The discriminating ability of fNIRS parameters (primary endpoint) was assessed using the concordance index c35, which is equivalent to the area under the Receiver Operating Characteristic (ROC) curve for discriminating healthy and glaucomatous eyes. The discriminant ability was deemed statistically significant when the confidence intervals of the concordance index did not include the value of 0.5 (worst discriminant ability as defined by ROC theory). The Bonferroni rule was adopted for correcting the confidence intervals for the c index, using the same procedure previously described.

In order to account for the correlation among measurements obtained at fellow eyes, which leads to the violation of the i.i.d. sampling assumption, the models were estimated by the Generalized Estimating Equations method36. The analysis was performed with the software R release 3.5.137 with the package geepack38 added, and KNIME analytics platform release 4.0.139.

Conclusion

The main objectives of this pilot study were to evaluate the possible involvement of the visual occipital cortical areas for glaucomatous eyes and to verify whether this aspect could be detected by TD-fNIRS. From the TD-fNIRS analysis we estimated the latencies and the amplitudes of the HRF following a visual stimulation. Our findings showed that the amplitude of O2Hb and HHb concentrations in the glaucomatous eyes are lower than in the control group. These results suggest that in glaucomatous patients there could be a multi-level neuronal degeneration of the visual pathways, including the occipital cortical region. Moreover, the easiness of use of the TD-fNIRS technique, makes this optical technique a good candidate for a better understanding of the glaucoma pathology. It was not feasible to perform an analysis using patients as statistical unit instead of eyes, because of the heterogeneity of HRF responses for the fellow eyes, thus criteria to integrate the responses of the two hemispheres are lacking in our case. Furthermore, due to the presence of mixed patients in clinical routine, a topic to be investigated consists in how the role of degenerated visual pathways could influence the hemodynamic responses. However, to such end a higher sample size (in particular a higher number of mixed patients) and a wider experimental design are needed, including a more extensive coverage of the occipital/brain area.

As future perspectives, in the glaucoma context, it could be of interest to study the baseline optical properties of patients since structural differences between healthy subjects and glaucomatous patients were underlined in some neuroimaging studies. Subjects with advanced glaucoma can show visual field alteration in corresponding location of the flattened cortex14. Moreover, they show grey matter atrophy both in visual system and in non-visual brain regions, without evident differences40. Further, there are more diffuse cerebral small-vessel ischemic changes in the glaucoma patients than in controls41. Interestingly, it was demonstrated that structural differences between these two groups can be found not only in the occipital region, but also in the frontal cortex42, more easily accessible by fNIRS thanks to absence of hairs limiting the signal-to-noise-ratio. Indeed, we found no significant differences in the optical properties of healthy subjects and glaucoma patients.

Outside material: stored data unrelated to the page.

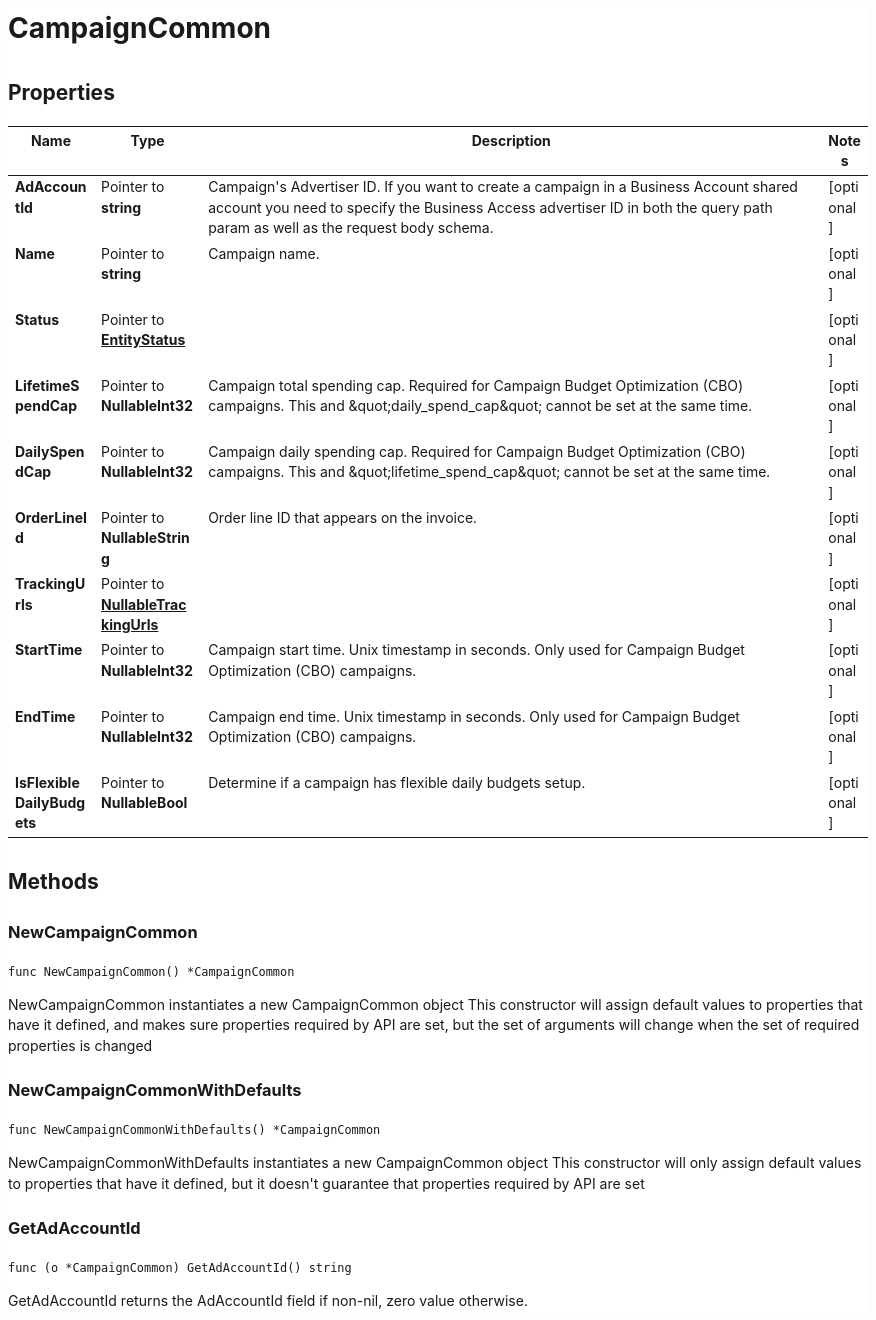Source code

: # CampaignCommon

## Properties

Name | Type | Description | Notes
------------ | ------------- | ------------- | -------------
**AdAccountId** | Pointer to **string** | Campaign&#39;s Advertiser ID. If you want to create a campaign in a Business Account shared account you need to specify the Business Access advertiser ID in both the query path param as well as the request body schema. | [optional] 
**Name** | Pointer to **string** | Campaign name. | [optional] 
**Status** | Pointer to [**EntityStatus**](EntityStatus.md) |  | [optional] 
**LifetimeSpendCap** | Pointer to **NullableInt32** | Campaign total spending cap. Required for Campaign Budget Optimization (CBO) campaigns. This and \&quot;daily_spend_cap\&quot; cannot be set at the same time. | [optional] 
**DailySpendCap** | Pointer to **NullableInt32** | Campaign daily spending cap. Required for Campaign Budget Optimization (CBO) campaigns. This and \&quot;lifetime_spend_cap\&quot; cannot be set at the same time. | [optional] 
**OrderLineId** | Pointer to **NullableString** | Order line ID that appears on the invoice. | [optional] 
**TrackingUrls** | Pointer to [**NullableTrackingUrls**](TrackingUrls.md) |  | [optional] 
**StartTime** | Pointer to **NullableInt32** | Campaign start time. Unix timestamp in seconds. Only used for Campaign Budget Optimization (CBO) campaigns. | [optional] 
**EndTime** | Pointer to **NullableInt32** | Campaign end time. Unix timestamp in seconds. Only used for Campaign Budget Optimization (CBO) campaigns. | [optional] 
**IsFlexibleDailyBudgets** | Pointer to **NullableBool** | Determine if a campaign has flexible daily budgets setup. | [optional] 

## Methods

### NewCampaignCommon

`func NewCampaignCommon() *CampaignCommon`

NewCampaignCommon instantiates a new CampaignCommon object
This constructor will assign default values to properties that have it defined,
and makes sure properties required by API are set, but the set of arguments
will change when the set of required properties is changed

### NewCampaignCommonWithDefaults

`func NewCampaignCommonWithDefaults() *CampaignCommon`

NewCampaignCommonWithDefaults instantiates a new CampaignCommon object
This constructor will only assign default values to properties that have it defined,
but it doesn't guarantee that properties required by API are set

### GetAdAccountId

`func (o *CampaignCommon) GetAdAccountId() string`

GetAdAccountId returns the AdAccountId field if non-nil, zero value otherwise.
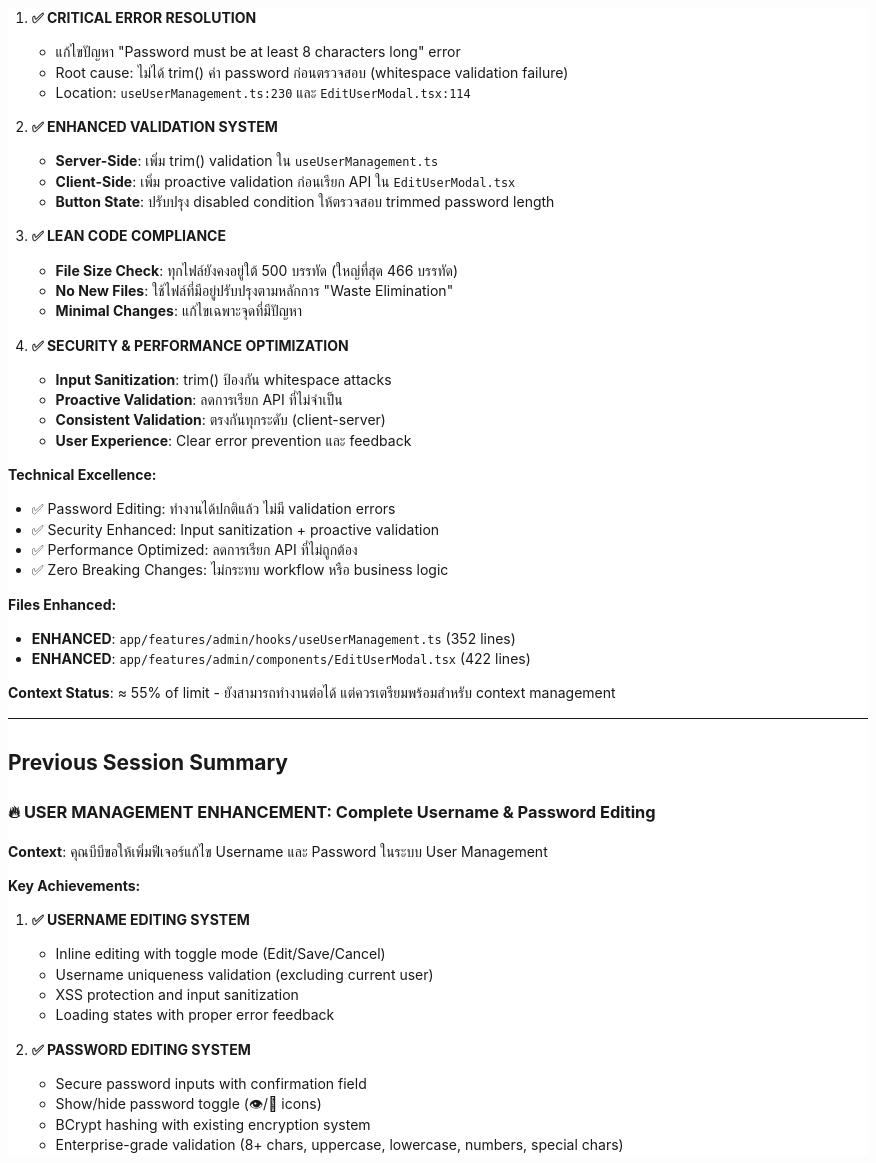 1. **✅ CRITICAL ERROR RESOLUTION**
   - แก้ไขปัญหา "Password must be at least 8 characters long" error
   - Root cause: ไม่ได้ trim() ค่า password ก่อนตรวจสอบ (whitespace validation failure)
   - Location: `useUserManagement.ts:230` และ `EditUserModal.tsx:114`

2. **✅ ENHANCED VALIDATION SYSTEM**
   - **Server-Side**: เพิ่ม trim() validation ใน `useUserManagement.ts`
   - **Client-Side**: เพิ่ม proactive validation ก่อนเรียก API ใน `EditUserModal.tsx`
   - **Button State**: ปรับปรุง disabled condition ให้ตรวจสอบ trimmed password length

3. **✅ LEAN CODE COMPLIANCE**
   - **File Size Check**: ทุกไฟล์ยังคงอยู่ใต้ 500 บรรทัด (ใหญ่ที่สุด 466 บรรทัด)
   - **No New Files**: ใช้ไฟล์ที่มีอยู่ปรับปรุงตามหลักการ "Waste Elimination"
   - **Minimal Changes**: แก้ไขเฉพาะจุดที่มีปัญหา

4. **✅ SECURITY & PERFORMANCE OPTIMIZATION**
   - **Input Sanitization**: trim() ป้องกัน whitespace attacks
   - **Proactive Validation**: ลดการเรียก API ที่ไม่จำเป็น
   - **Consistent Validation**: ตรงกันทุกระดับ (client-server)
   - **User Experience**: Clear error prevention และ feedback

**Technical Excellence:**
- ✅ Password Editing: ทำงานได้ปกติแล้ว ไม่มี validation errors
- ✅ Security Enhanced: Input sanitization + proactive validation
- ✅ Performance Optimized: ลดการเรียก API ที่ไม่ถูกต้อง
- ✅ Zero Breaking Changes: ไม่กระทบ workflow หรือ business logic

**Files Enhanced:**
- **ENHANCED**: `app/features/admin/hooks/useUserManagement.ts` (352 lines)
- **ENHANCED**: `app/features/admin/components/EditUserModal.tsx` (422 lines)

**Context Status**: ≈ 55% of limit - ยังสามารถทำงานต่อได้ แต่ควรเตรียมพร้อมสำหรับ context management

---

## Previous Session Summary

### 🔥 **USER MANAGEMENT ENHANCEMENT: Complete Username & Password Editing**

**Context**: คุณบีบีขอให้เพิ่มฟีเจอร์แก้ไข Username และ Password ในระบบ User Management

**Key Achievements:**

1. **✅ USERNAME EDITING SYSTEM**
   - Inline editing with toggle mode (Edit/Save/Cancel)
   - Username uniqueness validation (excluding current user)
   - XSS protection and input sanitization
   - Loading states with proper error feedback

2. **✅ PASSWORD EDITING SYSTEM**
   - Secure password inputs with confirmation field
   - Show/hide password toggle (👁️/🙈 icons)
   - BCrypt hashing with existing encryption system
   - Enterprise-grade validation (8+ chars, uppercase, lowercase, numbers, special chars)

Since we used a homogeneous model, the retrieved optical properties do not refer to the cerebral cortex only, but to the whole volume under the probes. To appreciate fine differences in the neuroanatomical configuration and to discriminate between the contributions coming from more superficial layers (scalp and skull) and the brain cortex, it would be needed to apply more sophisticated acquisition schemes (e.g. multi-distance, broadband) and proper physical models such as a photon diffusion in a two-layer medium or numerical approaches based on finite element method or Monte Carlo scheme in heterogeneous media.

Another interesting aspect, which will be the scope of a following paper, is a careful combined analysis of all the ocular and TD-fNIRS parameters.